# New Cross bike, GT GTR Type CX



## bbtheory (May 24, 2007)

Just picked up this cross bike for riding around on the local trails. I was very impressed with the components on this bike at the price, and it seemed pretty light for a cross bike too, when I got it home I added some eggbeater pedals and the weight was just over 20lbs...

The bike rides great and the rival components and Vista SL wheels are sweet. Bike also comes with a nice Easton cockpit and seatpost, the only thing I did was add pedals and put on my saddle of choice, a Specialized Toupe.


----------



## shomyoface (Nov 24, 2007)

.....looks like you could get under 20 lbs by removing the spacers and cutting the steer tube?! Looks a nice ride, glad to see GT back in the mix...............thanks for supporting their return.


----------



## Float (May 27, 2005)

Yellow HUDZ and white bar tape - PRO

I'm running Easton Circuits and just ordered their bearing drift due to some very minor play in the hub. I'm heavy and ride really hard. My wheels have held up nicely! 

Those tires look fat - They sit on the rim o.k.?


----------



## Lord Taipan (Aug 10, 2006)

Nice bike!! Do you have a really long torso?


----------



## 45K10 (May 1, 2008)

I am in the market for a new cross bike for my girlfriend and the gt looks pretty good.
Where did you get? What price range?


----------



## bbtheory (May 24, 2007)

Lord Taipan said:


> Nice bike!! Do you have a really long torso?


No but the seatpost is low in the picture, I moved it up about an inch or so. The top tube is only 53cm, and the stock stem is pretty short, this is a size small.
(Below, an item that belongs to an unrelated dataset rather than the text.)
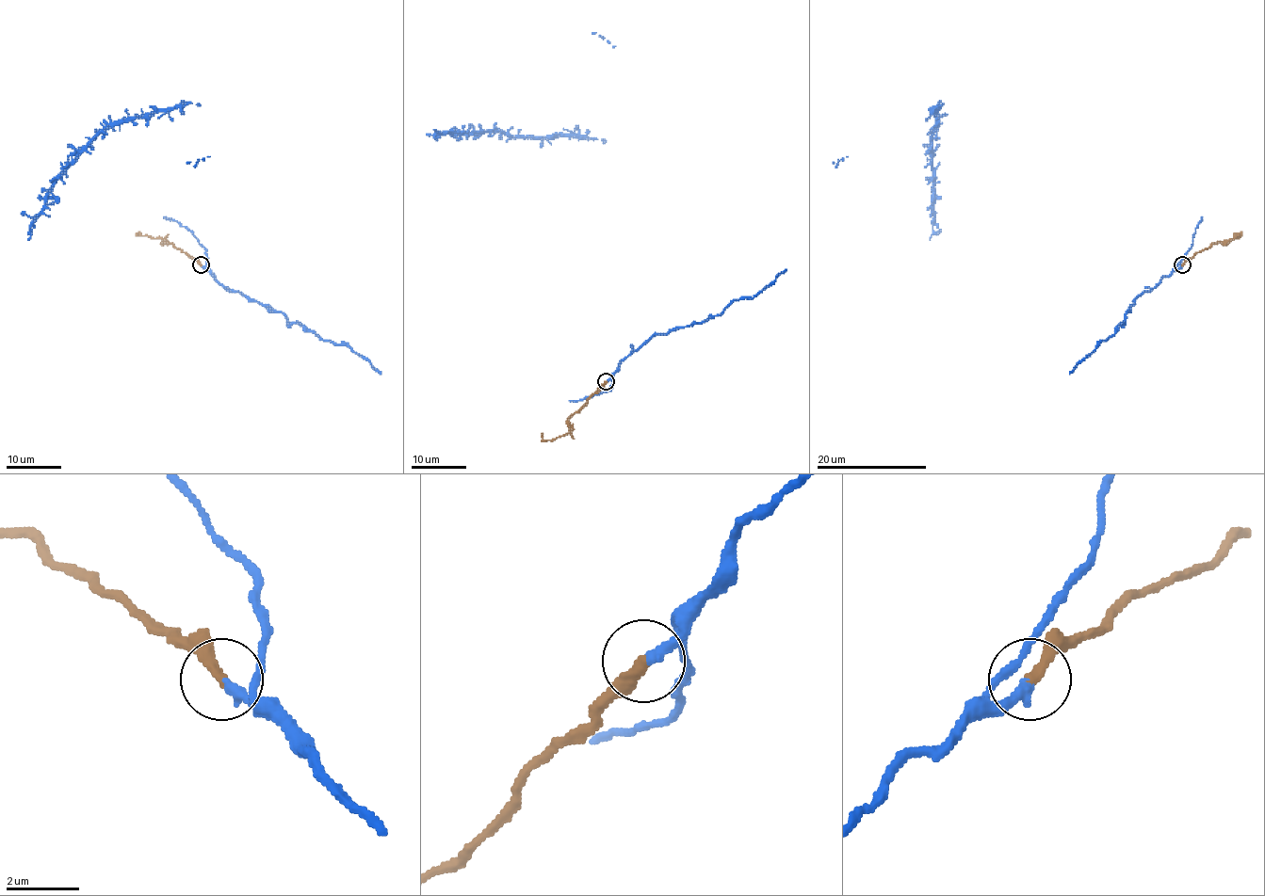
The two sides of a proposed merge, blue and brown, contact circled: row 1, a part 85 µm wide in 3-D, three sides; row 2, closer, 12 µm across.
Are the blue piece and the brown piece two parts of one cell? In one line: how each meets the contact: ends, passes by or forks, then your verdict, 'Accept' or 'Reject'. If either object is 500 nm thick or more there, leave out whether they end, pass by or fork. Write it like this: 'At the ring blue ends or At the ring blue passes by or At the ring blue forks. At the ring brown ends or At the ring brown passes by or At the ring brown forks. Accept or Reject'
At the ring blue ends. At the ring brown ends. Accept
The tires are also stock, they don't seem that wide to me, says they are 35c, they seem to work just fine.


----------



## bbtheory (May 24, 2007)

45K10 said:


> I am in the market for a new cross bike for my girlfriend and the gt looks pretty good.
> Where did you get? What price range?


I got it at Performance bike which is the local GT dealer in my area. They had them for $1499.00 but I got it for 10% less than that!


----------



## aidforosker (Mar 26, 2008)

just posted a response on WW hahah . saw it there first!


----------